There have been no indications that Pence himself is a subject of or person of interest in any aspect of the sprawling Russia investigation, including questions of whether Trump committed obstruction of justice. But his possible presence at the White House during key moments to date could make him a potential witness as federal investigators delve into Trump’s treatment of the inquiry. Mueller could interview the vice president about what he saw before and after the firings of both former National-Security Adviser Michael Flynn in February and Comey in May, for example. 

Hiring Cullen runs counter to the advice Marc Kasowitz, a Manhattan-based corporate attorney and Trump’s longtime legal fixer, reportedly gave to White House staff after the president hired him as outside counsel last month for the Russia probe. According to The New York Times, Kasowitz recently told worried staffers it wasn’t yet necessary to hire private attorneys, even as Mueller’s inquiry and congressional investigations continue to intensify.
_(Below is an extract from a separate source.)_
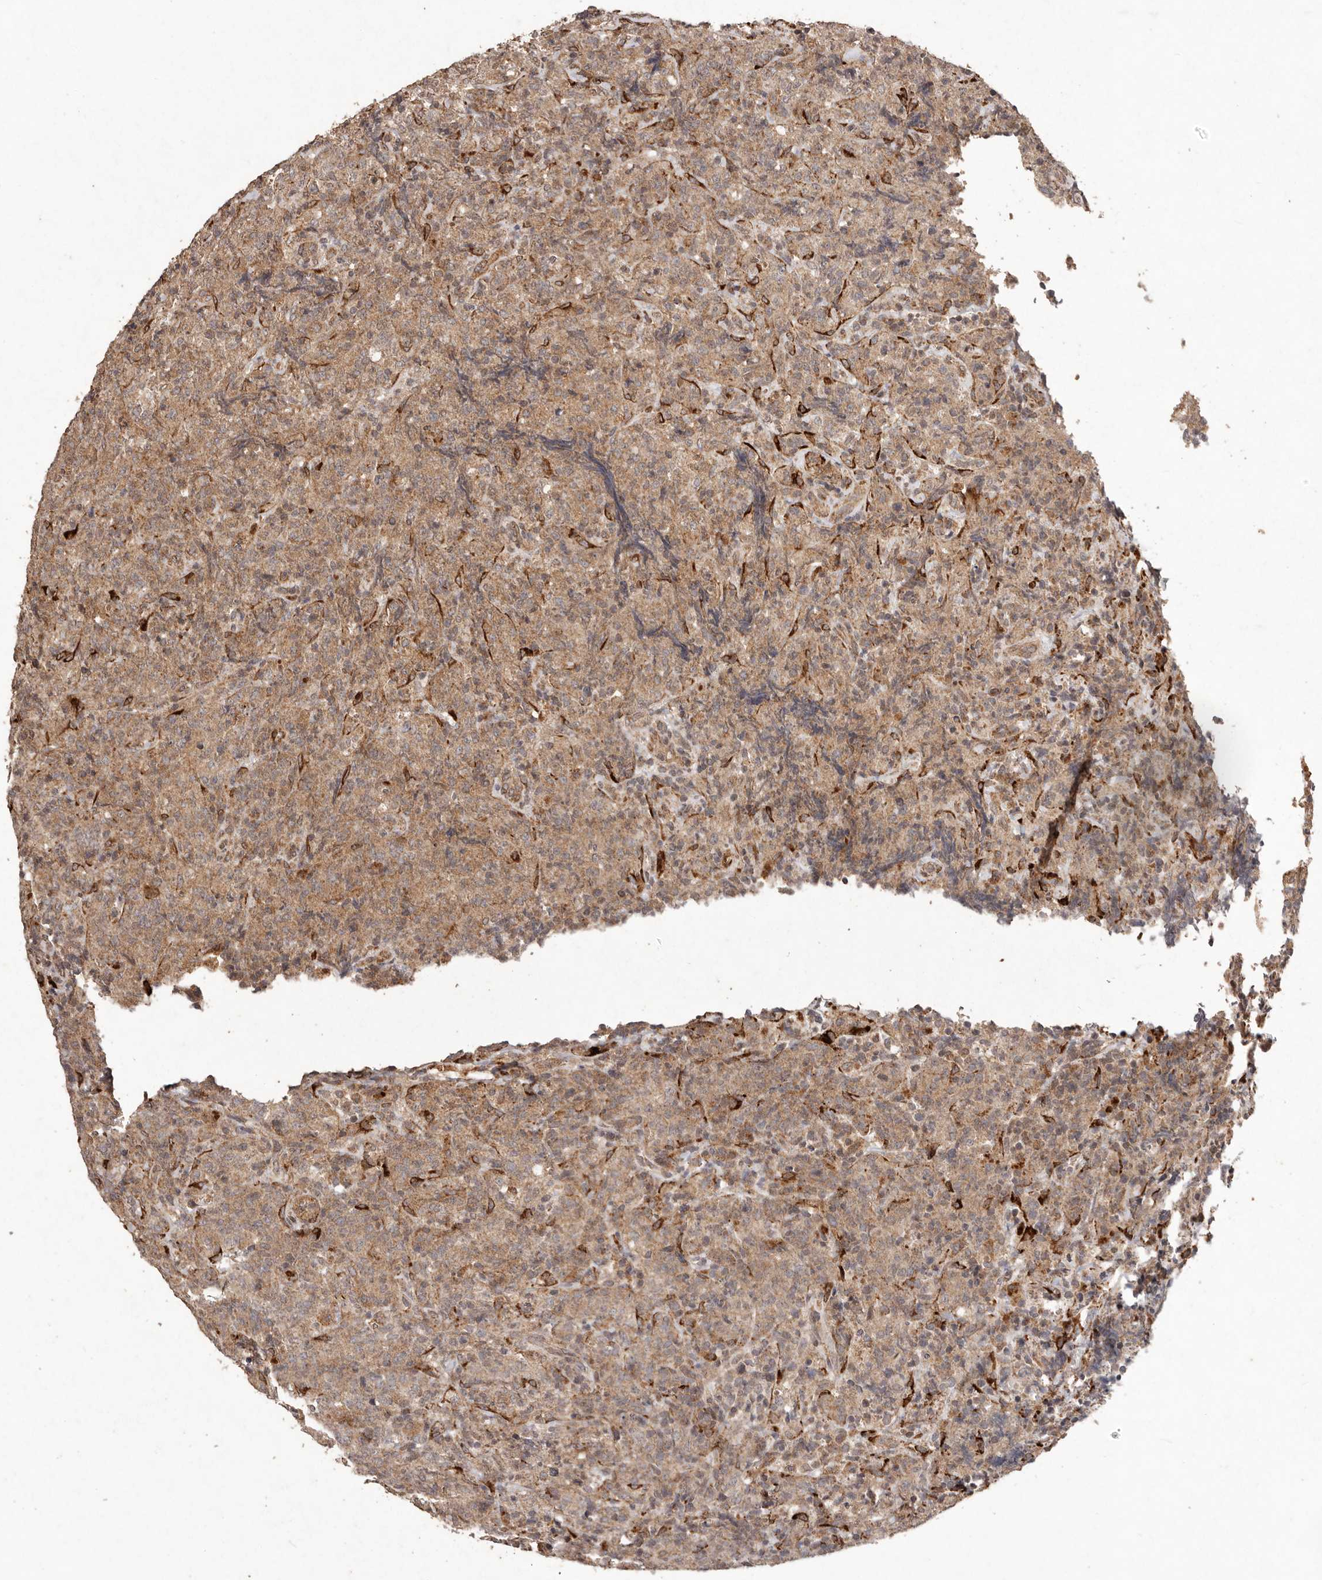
{"staining": {"intensity": "moderate", "quantity": ">75%", "location": "cytoplasmic/membranous"}, "tissue": "lymphoma", "cell_type": "Tumor cells", "image_type": "cancer", "snomed": [{"axis": "morphology", "description": "Malignant lymphoma, non-Hodgkin's type, High grade"}, {"axis": "topography", "description": "Tonsil"}], "caption": "Immunohistochemical staining of malignant lymphoma, non-Hodgkin's type (high-grade) demonstrates medium levels of moderate cytoplasmic/membranous positivity in approximately >75% of tumor cells.", "gene": "PLOD2", "patient": {"sex": "female", "age": 36}}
Bringing in outside counsel is common for top executive-branch officials when a criminal or congressional inquiry sets its sights on the president or his inner circle, even for those not under investigation for wrongdoing. Top aides in the Bill Clinton and George W. Bush administrations paid hefty legal fees to the lawyers who represented them for years during the Whitewater and Monica Lewinsky probes and the Valerie Plame investigation. Trump’s White House staff may face similar financial and legal woes now that the Russia inquiry has expanded to include obstruction-of-justice allegations against the president.

Presidents under investigation can also rack up extensive costs. Bill and Hillary Clinton, for example, left the White House in 2001 with multimillion-dollar legal debts to the phalanx of attorneys who represented them through multiple federal inquiries and the impeachment hearings. (Lucrative book deals and six-figure speaker fees helped them pay off those costs within four years.) But Trump’s substantial wealth will likely forestall the need for any extraordinary measures on his part to pay off any fees he accrues in the years to come—a luxury many in his White House won’t enjoy.